When multiple patterns are participating in pattern matching (such as figuring out which build recipe to run, or in a match expression), the "highest-quality" match is chosen. Match quality is measured by the length of the stem: A match producing a shorter stem is considered "better" than a match producing a longer stem.

  • A pattern without a % stem is "more specific" than a pattern that has a stem.
  • A pattern that matches the input with a shorter stem is "more specific" than a pattern that matches a longer stem.
  • Capture groups do not affect the "specificity" of a pattern.

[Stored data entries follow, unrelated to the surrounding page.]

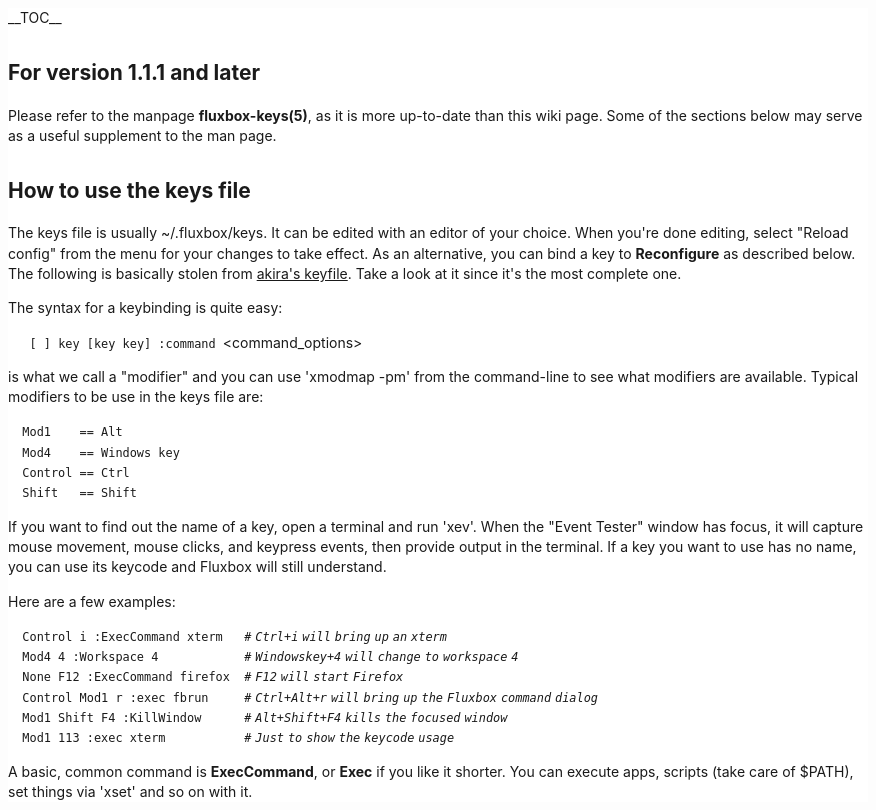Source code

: \_\_TOC\_\_

For version 1.1.1 and later
---------------------------

Please refer to the manpage **fluxbox-keys(5)**, as it is more
up-to-date than this wiki page. Some of the sections below may serve as
a useful supplement to the man page.

How to use the keys file
------------------------

The keys file is usually \~/.fluxbox/keys. It can be edited with an
editor of your choice. When you're done editing, select "Reload config"
from the menu for your changes to take effect. As an alternative, you
can bind a key to **Reconfigure** as described below. The following is
basically stolen from [akira's
keyfile](http://darkshed.net/files/rcs/fluxbox/keys.html). Take a look
at it since it's the most complete one.

The syntax for a keybinding is quite easy:

`  `<mod>` [`<mod>` `<mod>`] key [key key] :command `<command_options>

<mod> is what we call a "modifier" and you can use 'xmodmap -pm' from
the command-line to see what modifiers are available. Typical modifiers
to be use in the keys file are:

`  Mod1    == Alt`\
`  Mod4    == Windows key`\
`  Control == Ctrl`\
`  Shift   == Shift`

If you want to find out the name of a key, open a terminal and run
'xev'. When the "Event Tester" window has focus, it will capture mouse
movement, mouse clicks, and keypress events, then provide output in the
terminal. If a key you want to use has no name, you can use its keycode
and Fluxbox will still understand.

Here are a few examples:

`  Control i :ExecCommand xterm   `*`#` `Ctrl+i` `will` `bring` `up`
`an` `xterm`*\
`  Mod4 4 :Workspace 4            `*`#` `Windowskey+4` `will` `change`
`to` `workspace` `4`*\
`  None F12 :ExecCommand firefox  `*`#` `F12` `will` `start` `Firefox`*\
`  Control Mod1 r :exec fbrun     `*`#` `Ctrl+Alt+r` `will` `bring` `up`
`the` `Fluxbox` `command` `dialog`*\
`  Mod1 Shift F4 :KillWindow      `*`#` `Alt+Shift+F4` `kills` `the`
`focused` `window`*\
`  Mod1 113 :exec xterm           `*`#` `Just` `to` `show` `the`
`keycode` `usage`*

A basic, common command is **ExecCommand**, or **Exec** if you like it
shorter. You can execute apps, scripts (take care of \$PATH), set things
via 'xset' and so on with it.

Important: When multiple patterns match with equal quality, the pattern matching operation is ambiguous. In build recipes, this is a hard error. In match expressions, the first matching pattern will win. Often, capture groups can be used to disambiguate two patterns by collapsing them into a single pattern.

Example

Given the patterns %.c, %/a.c, foo/%/a.c, foo/bar/a.c, this is how matches will be chosen based on various inputs:

  • "bar/b.c": The pattern %.c will be chosen, because it does not match the other patterns. The stem is "bar/b".
  • "foo/a.c": The pattern %/a.c will be chosen, because it produces the shortest stem "a". The stem is foo.
  • "foo/foo/a.c": The pattern foo/%/a.c will be chosen over %.c and %/a.c, because it produces a shorter stem. The stem is foo.
  • "foo/bar/a.c": The pattern foo/bar/a.c will be chosen over foo/%/a.c, because the pattern is literal exact match without a stem.

Conflicts: It's possible to construct patterns that are different but match the same input with the same "specificity". For example, both patterns foo/%/a.c and %/foo/a.c match the input "foo/foo/a.c" equally. When such a situation occurs, that's a hard error.